EXERCISE INPUTS:
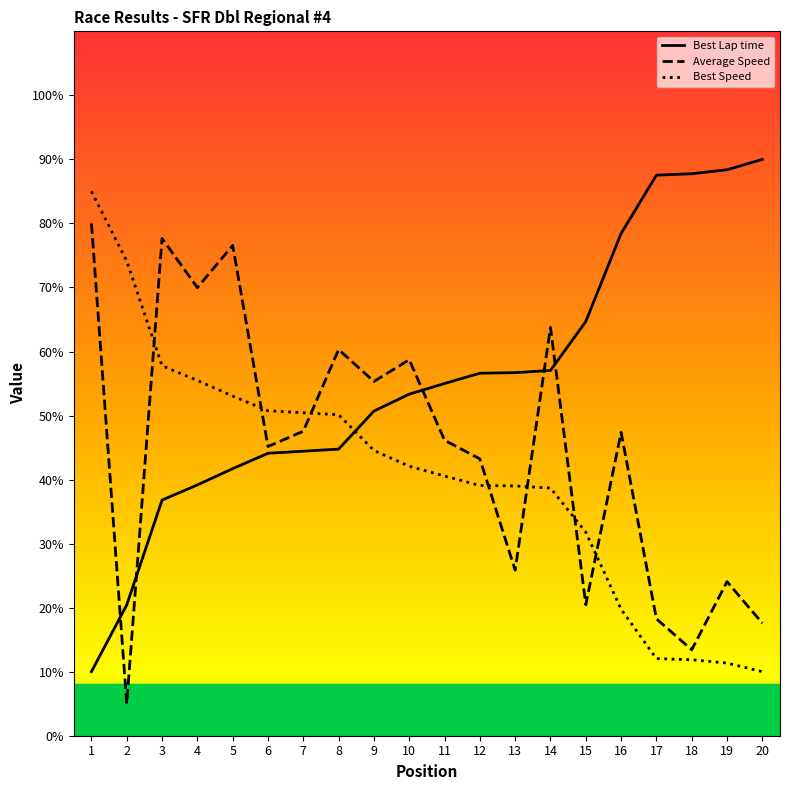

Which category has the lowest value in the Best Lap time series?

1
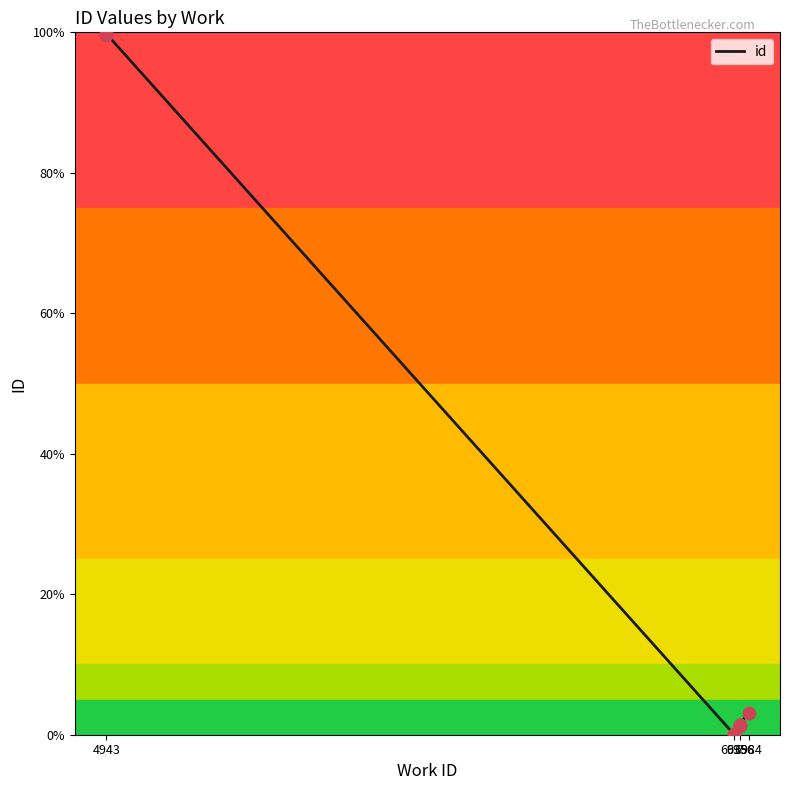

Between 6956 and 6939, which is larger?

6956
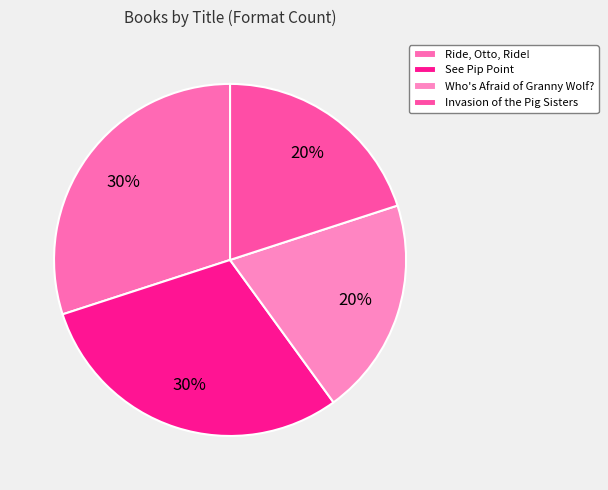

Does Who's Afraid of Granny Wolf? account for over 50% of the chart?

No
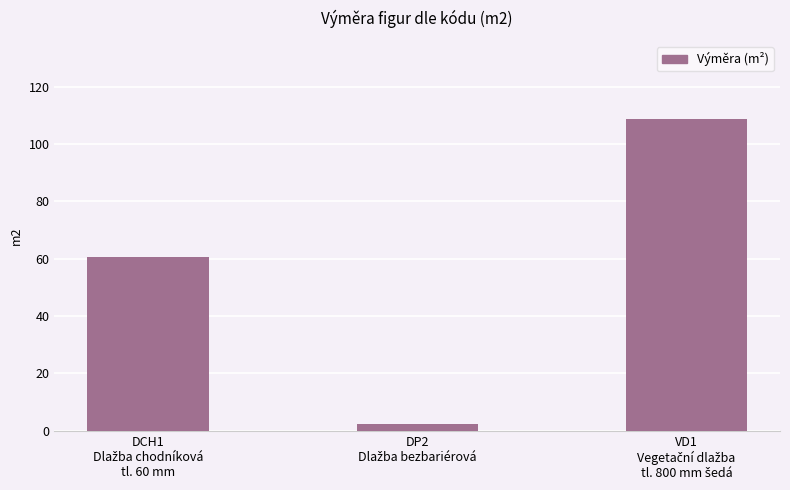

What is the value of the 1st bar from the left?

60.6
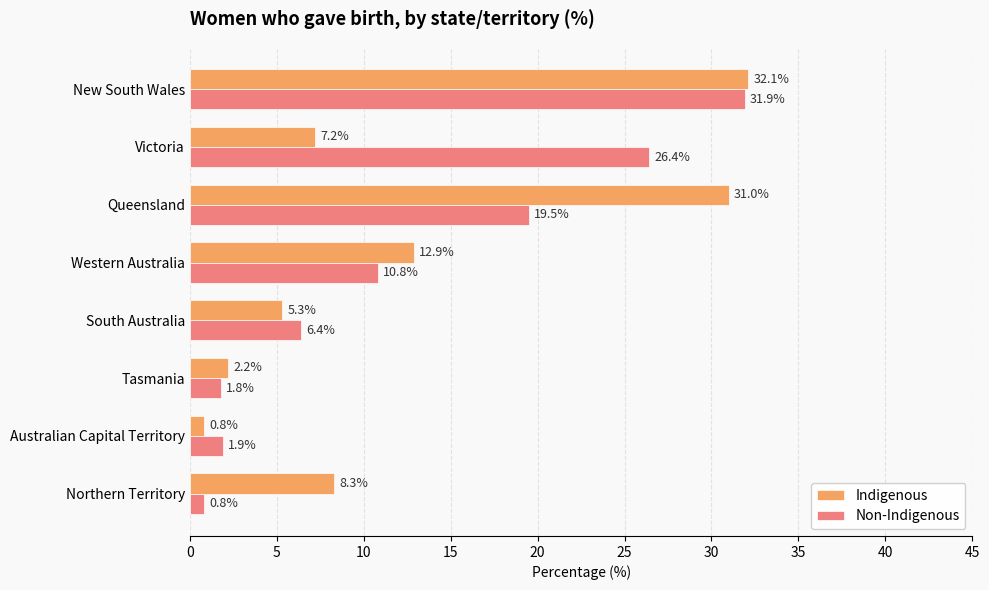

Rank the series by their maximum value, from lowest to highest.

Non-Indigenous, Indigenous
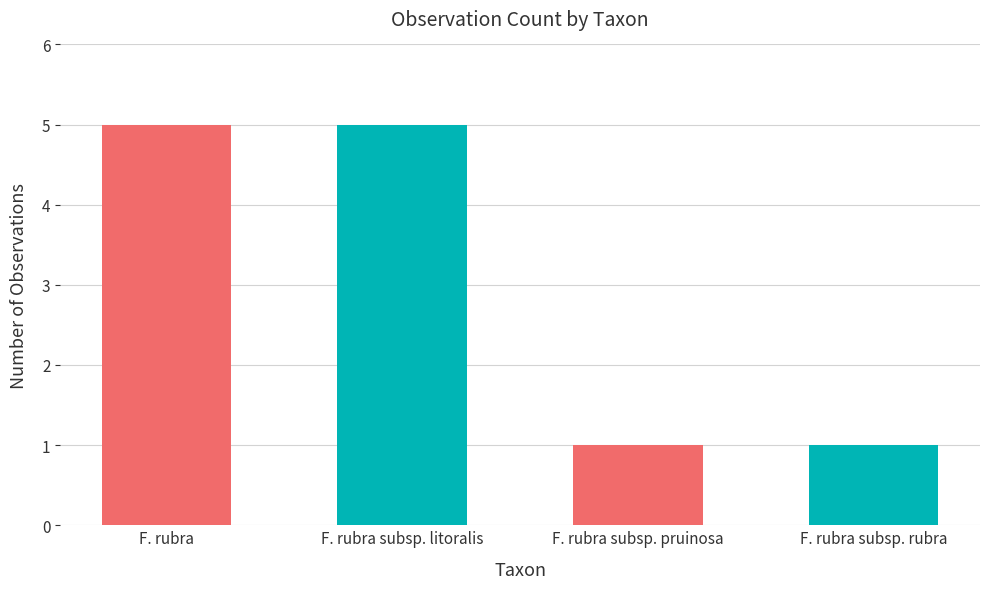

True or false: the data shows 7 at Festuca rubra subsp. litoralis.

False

EXERCISE GOAL: Rewrite every line of all the records above as a JSON list of strings, one string per line, with blank lines and the pictures left out.

WRITTEN SOLUTION:
[
  "Which category has the lowest value in the Best Lap time series?",
  "1",
  "Between 6956 and 6939, which is larger?",
  "6956",
  "Does Who's Afraid of Granny Wolf? account for over 50% of the chart?",
  "No",
  "What is the value of the 1st bar from the left?",
  "60.6",
  "Rank the series by their maximum value, from lowest to highest.",
  "Non-Indigenous, Indigenous",
  "True or false: the data shows 7 at Festuca rubra subsp. litoralis.",
  "False"
]